Tout cela doit être pensé, prévu, organisé et, bien entendu, connu des intéressés, c'est-à-dire de la population potentielle constituant « le vivier » des recrutements ».

Par ailleurs, le nouveau dispositif repose sur un partage des effectifs entre engagés et volontaires. L'équilibre prévu, à la fin de la programmation, en 2002, repose sur 92 000 engagés et 27 000 volontaires.

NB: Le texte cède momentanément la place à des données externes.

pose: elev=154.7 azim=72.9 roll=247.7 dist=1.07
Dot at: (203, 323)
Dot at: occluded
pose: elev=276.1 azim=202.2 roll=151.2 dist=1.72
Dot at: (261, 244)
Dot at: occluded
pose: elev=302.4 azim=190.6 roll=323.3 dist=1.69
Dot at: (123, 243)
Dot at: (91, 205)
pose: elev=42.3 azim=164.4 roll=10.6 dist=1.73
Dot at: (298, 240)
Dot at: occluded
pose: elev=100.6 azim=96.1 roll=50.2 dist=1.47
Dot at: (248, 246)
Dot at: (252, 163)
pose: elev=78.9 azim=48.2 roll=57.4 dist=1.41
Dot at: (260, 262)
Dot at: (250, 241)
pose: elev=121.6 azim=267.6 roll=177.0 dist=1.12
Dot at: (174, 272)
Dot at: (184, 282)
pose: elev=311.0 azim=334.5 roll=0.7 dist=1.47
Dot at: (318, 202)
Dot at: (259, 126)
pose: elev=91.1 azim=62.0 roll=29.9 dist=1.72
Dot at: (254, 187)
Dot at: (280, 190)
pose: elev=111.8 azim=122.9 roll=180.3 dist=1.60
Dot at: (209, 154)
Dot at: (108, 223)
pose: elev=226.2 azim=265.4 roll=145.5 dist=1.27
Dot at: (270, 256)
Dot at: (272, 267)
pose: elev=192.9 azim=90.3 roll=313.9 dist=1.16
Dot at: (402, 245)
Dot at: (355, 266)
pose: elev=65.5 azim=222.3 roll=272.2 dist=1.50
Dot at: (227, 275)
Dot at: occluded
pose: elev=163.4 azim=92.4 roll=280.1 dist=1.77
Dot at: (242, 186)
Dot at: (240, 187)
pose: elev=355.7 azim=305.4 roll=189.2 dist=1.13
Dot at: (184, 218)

Il était prévu de s'inspirer, quant à la rémunération des volontaires, sur celle des volontaires pour un service long de façon à assurer une durée de service satisfaisante. Il est maintenant prévu de ne consentir aux volontaires pour tous types de services - militaires ou civils - qu'une somme de 2 000 francs par mois. Or compte tenu de la différence profonde des formes civiles et militaires de service, celles-ci étant beaucoup plus exigeantes, on crée le risque quasi certain pour les armées de ne pouvoir recruter un volume de volontaires suffisant. D'ores et déjà la Gendarmerie envisage une modification de la répartition de ses effectifs entre engagés et volontaires, telle qu'elle est prévue par la programmation, en recrutant davantage d'engagés et moins de volontaires. Faute d'accorder une solde de VSL, sera-t-on obligé de payer une solde d'engager beaucoup plus élevée ? Poser la question, c'est y répondre. Il nous paraît indispensable de maintenir le régime de rémunération initialement prévu pour les volontaires. On s'exposerait, sinon, à de graves mécomptes

La marche vers l'armée professionnelle n'ira pas, en outre, sans profondes conséquences sur les conditions de travail et les conditions de vie, sur la vie même des personnels, civils et militaires, concernés et pratiquement tous le seront plus ou moins. Votre Rapporteur a jugé utile sur ce point de reproduire à la fin de ce rapport le point de vue, à la fois ferme et mesuré, d'un sous-officier (1 500 postes de sous-officiers disparaîtront en 1997 et la diminution des effectifs risque d'amputer les perspectives des sous-officiers restant en service).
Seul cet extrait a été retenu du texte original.